# Finally got a scroll saw



## alittleoff (Nov 27, 2014)

I've been looking for a scroll saw for about a year. I've watched craigslist and haven't seen anything worth the money that I wanted. I was about to give up on a used saw and go ahead and buy the dewalt 788 that was on sale at i believe Grizzly or woodcraft. Anyway I was at my shop the other day and an old fellow stopped by asking about some of my scrap lumber. He wanted some to make crosses out of, telling me that he had 2 saws and was going to sell one or maybe both and buy him the dewalt 788. The guy lived real close and I told him I would look at them and might buy one or both. Yesterday I drove by his house and he was in the driveway so I stopped. To make a long story short I bought one of the saws for 65.00. He decided to keep the other, an old Delta. He said he just liked it. When I paid him he told me he paid about 8 hundred for the saw years ago and just didn't like it. Here's a picture.


----------



## wapakfred (Jul 29, 2011)

Those are fantastic saws, and though the company has changed hands one or twice, it's still in business and they still have any parts you might need. I'm not a scroller, but I picked one up last year and am quite happy with it. The price you paid makes it a "you suck" purchase. Now get some Flying Dutchman blades and start enjoying.


----------



## alittleoff (Nov 27, 2014)

I really don't scroll, I just need one every once in awhile. I've been using a jig saw. This saw runs smooth as silk, think it will last me as long as I need one. He told me when I bought it he was giving it to me for penny's on the dollar. The guy is 90 years old. His birthday is next week. Looks like he's about 60.
Gerald


----------



## WoodNSawdust (Mar 7, 2015)

Looks like you got a good deal. As time permits practice on some scrap. Here is a magazine and web site that caters to scroll saw work.


----------



## MrUnix (May 18, 2012)

Great score, and having an old Delta scroll saw myself, I like the part about him selling the Hawk and keeping the old Delta 

Cheers,
Brad


----------



## helluvawreck (Jul 21, 2010)

Congratulations on your new toy. It looks really nice.

helluvawreck aka Charles
http://woodworkingexpo.wordpress.com


----------



## runswithscissors (Nov 8, 2012)

And I thought I got a good deal when I paid $250 for my Hawk off CL.


----------



## Heywood (Jun 8, 2014)

One of my favorite things to do is sit in front of a scroll saw. I find it very relaxing and do some of my best thinking while doing it.
Steve Good has an excellent website for scroll saw patterns and tips.


----------



## sawdust703 (Jul 6, 2014)

Great buy!! You are about to venture into one of the most relaxing parts of the woodworking society there is, my friend.
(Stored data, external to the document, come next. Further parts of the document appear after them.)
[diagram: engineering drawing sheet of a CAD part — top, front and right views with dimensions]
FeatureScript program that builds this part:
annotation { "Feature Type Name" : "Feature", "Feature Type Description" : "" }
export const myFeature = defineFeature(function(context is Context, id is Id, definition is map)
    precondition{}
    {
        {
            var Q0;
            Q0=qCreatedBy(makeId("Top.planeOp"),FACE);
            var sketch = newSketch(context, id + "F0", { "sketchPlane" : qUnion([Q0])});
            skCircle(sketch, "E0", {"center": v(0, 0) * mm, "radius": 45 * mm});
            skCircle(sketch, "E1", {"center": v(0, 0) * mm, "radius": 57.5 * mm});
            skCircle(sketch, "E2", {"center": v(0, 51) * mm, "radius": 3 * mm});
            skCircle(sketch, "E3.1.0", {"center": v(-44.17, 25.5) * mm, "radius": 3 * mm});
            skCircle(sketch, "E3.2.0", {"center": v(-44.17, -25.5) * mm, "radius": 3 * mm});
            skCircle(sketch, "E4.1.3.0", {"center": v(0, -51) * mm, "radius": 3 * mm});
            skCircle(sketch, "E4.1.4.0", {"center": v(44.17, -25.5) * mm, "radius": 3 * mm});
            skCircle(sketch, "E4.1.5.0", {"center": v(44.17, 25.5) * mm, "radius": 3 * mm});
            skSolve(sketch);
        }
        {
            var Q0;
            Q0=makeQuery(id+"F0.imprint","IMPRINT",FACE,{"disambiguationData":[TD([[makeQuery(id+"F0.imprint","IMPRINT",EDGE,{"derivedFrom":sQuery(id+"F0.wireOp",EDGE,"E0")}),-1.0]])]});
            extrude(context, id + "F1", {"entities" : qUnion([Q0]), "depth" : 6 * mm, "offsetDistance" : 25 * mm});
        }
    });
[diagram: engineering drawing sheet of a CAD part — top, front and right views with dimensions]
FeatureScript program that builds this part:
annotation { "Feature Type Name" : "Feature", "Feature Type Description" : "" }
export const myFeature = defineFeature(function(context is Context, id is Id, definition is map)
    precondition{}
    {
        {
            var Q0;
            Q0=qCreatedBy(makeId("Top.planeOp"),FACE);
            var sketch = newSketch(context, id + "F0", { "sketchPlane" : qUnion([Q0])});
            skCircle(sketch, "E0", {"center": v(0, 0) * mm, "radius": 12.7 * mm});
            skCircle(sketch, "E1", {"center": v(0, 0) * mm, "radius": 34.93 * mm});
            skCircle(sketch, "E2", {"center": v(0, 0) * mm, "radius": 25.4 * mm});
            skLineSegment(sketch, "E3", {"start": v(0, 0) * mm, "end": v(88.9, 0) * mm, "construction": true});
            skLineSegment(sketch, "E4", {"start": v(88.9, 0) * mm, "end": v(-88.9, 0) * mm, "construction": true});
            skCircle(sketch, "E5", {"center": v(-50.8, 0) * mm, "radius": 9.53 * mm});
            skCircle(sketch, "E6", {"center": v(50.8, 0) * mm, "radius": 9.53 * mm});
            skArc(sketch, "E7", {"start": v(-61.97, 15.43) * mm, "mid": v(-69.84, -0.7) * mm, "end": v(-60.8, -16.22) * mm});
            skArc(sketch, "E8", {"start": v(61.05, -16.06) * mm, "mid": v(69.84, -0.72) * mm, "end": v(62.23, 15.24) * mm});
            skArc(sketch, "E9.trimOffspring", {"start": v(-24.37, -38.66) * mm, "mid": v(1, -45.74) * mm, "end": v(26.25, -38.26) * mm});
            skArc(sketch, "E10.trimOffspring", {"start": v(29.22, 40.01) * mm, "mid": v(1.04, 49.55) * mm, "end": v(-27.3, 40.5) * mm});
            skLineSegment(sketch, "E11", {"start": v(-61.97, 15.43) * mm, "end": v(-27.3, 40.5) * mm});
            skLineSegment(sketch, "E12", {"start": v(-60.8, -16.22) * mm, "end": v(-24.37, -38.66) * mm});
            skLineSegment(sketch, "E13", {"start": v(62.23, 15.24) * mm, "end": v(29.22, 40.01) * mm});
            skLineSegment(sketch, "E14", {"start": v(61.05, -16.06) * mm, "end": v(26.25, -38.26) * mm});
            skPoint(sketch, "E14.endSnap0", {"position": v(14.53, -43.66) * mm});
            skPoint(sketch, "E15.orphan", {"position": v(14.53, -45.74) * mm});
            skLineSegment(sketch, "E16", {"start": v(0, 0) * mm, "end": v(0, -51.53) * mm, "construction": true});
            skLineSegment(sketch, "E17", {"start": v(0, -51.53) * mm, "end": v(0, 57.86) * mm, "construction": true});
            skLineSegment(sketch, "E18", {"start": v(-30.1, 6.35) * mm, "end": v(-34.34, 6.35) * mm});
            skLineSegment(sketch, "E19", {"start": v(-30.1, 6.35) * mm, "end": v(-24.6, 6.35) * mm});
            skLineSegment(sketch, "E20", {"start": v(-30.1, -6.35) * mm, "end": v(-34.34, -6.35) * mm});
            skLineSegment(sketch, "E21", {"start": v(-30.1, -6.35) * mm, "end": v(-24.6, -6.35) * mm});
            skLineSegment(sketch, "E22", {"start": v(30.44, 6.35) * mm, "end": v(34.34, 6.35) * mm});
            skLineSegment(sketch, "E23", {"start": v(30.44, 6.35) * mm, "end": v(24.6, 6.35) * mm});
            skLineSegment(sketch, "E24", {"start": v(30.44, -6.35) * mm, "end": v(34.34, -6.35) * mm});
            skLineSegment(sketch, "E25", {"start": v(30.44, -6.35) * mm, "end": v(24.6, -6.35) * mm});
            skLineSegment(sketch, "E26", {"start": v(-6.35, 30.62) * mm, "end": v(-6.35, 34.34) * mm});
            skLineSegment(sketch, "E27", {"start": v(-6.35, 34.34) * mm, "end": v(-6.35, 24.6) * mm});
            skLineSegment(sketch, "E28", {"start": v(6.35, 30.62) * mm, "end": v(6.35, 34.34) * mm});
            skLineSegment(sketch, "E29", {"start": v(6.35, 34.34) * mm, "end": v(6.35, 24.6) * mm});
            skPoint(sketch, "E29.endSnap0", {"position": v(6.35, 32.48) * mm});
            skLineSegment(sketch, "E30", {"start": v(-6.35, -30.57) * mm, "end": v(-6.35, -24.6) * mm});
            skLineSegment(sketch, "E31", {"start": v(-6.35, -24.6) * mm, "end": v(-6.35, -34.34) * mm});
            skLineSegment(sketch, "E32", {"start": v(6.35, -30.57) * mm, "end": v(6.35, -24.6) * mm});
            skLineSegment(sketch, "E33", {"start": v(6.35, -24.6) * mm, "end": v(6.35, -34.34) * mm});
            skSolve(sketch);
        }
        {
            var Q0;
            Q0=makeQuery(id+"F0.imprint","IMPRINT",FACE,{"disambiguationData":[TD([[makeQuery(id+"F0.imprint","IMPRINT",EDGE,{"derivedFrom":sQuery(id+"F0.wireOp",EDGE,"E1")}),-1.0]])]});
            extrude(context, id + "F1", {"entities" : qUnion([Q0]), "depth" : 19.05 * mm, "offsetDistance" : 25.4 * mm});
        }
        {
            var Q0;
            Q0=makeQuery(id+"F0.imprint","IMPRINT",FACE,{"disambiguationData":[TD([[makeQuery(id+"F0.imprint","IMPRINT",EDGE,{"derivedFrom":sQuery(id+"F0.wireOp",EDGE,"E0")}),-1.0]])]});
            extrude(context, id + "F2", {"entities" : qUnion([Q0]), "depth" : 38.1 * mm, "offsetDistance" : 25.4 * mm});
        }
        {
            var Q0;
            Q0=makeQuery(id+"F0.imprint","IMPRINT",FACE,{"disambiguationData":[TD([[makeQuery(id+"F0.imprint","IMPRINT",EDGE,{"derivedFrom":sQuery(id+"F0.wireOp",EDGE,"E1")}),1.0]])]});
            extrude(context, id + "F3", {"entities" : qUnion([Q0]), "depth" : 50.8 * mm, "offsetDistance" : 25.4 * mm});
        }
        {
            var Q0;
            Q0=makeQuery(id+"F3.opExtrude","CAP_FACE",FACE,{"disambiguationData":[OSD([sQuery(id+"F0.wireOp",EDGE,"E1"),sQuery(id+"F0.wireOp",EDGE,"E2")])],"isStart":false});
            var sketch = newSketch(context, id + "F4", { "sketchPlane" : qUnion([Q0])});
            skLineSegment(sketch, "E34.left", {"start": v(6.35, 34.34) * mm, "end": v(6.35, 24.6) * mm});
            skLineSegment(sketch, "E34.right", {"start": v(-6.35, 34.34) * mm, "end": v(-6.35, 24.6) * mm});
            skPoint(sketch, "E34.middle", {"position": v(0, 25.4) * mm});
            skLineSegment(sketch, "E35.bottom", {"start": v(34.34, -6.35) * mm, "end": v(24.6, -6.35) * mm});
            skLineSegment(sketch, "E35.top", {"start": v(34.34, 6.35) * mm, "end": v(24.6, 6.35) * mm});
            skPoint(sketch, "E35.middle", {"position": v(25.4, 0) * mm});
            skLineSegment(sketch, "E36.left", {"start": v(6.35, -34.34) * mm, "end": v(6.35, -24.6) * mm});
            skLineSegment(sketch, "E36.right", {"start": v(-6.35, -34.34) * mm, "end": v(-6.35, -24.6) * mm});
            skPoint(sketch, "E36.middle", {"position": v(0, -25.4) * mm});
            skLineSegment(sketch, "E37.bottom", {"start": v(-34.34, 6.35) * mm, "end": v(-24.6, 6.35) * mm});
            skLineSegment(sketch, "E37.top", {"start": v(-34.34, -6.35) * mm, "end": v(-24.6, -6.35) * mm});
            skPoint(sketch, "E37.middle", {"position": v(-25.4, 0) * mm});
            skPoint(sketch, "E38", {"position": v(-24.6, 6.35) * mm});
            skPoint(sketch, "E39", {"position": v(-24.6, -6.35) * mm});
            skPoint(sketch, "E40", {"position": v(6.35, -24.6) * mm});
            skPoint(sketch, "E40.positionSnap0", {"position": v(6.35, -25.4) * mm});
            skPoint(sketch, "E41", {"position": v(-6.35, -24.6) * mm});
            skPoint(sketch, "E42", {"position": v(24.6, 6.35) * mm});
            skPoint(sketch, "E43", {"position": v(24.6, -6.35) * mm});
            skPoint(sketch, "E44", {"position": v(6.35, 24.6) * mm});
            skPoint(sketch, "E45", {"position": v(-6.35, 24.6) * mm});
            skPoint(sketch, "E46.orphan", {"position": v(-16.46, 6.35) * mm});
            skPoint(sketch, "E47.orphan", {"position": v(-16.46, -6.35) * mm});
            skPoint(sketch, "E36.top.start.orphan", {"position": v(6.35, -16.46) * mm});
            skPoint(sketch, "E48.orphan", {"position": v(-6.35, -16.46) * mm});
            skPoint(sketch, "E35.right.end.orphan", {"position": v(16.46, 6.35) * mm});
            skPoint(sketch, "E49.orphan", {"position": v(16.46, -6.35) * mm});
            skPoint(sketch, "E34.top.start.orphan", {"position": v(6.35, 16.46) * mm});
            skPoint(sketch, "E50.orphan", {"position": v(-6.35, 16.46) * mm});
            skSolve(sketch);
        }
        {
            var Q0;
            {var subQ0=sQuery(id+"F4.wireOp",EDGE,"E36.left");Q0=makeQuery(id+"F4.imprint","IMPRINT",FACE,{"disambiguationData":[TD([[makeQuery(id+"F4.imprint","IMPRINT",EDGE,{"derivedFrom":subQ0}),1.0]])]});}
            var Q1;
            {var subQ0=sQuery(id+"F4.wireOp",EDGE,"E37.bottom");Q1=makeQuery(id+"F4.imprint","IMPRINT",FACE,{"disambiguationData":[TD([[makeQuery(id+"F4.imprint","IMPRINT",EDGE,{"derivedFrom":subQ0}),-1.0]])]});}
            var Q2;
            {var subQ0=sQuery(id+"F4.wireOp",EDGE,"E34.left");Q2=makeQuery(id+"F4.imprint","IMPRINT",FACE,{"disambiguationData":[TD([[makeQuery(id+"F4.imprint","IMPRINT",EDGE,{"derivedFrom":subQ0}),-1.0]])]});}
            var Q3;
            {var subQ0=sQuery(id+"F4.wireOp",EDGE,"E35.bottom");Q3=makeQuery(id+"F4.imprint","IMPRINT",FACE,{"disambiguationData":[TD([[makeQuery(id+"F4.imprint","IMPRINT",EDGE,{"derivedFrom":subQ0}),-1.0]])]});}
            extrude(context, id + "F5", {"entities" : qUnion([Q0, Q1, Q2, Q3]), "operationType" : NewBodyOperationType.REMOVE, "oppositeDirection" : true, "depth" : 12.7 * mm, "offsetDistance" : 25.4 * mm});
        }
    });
IMO. You bought yourself a saw you won't regret investing in! The Hawk line of saws are awesome machines! It'll run so quiet, you'll be able to hear the blade cutting the wood!! Hawk customer service is excellent as well! They are fine folks, & there is nothing they can't help you with on your saw. And parts, or updated parts are available. I use FD, Olson, & Pegasus blades, & am not disappointed. I own 5 scroll saws, & I spend the most time on my Hawk! Enjoy your venture!


----------



## ForestGrl (Jun 5, 2015)

That's the cat's meow, congratulations! I have one that I bought used, but need to get some parts for. Flying Dutchman blades are unbelievably good-they transformed my first scroll saw, a little Delta, from a massive paperweight into an actual tool.
https://www.mikesworkshop.com/


----------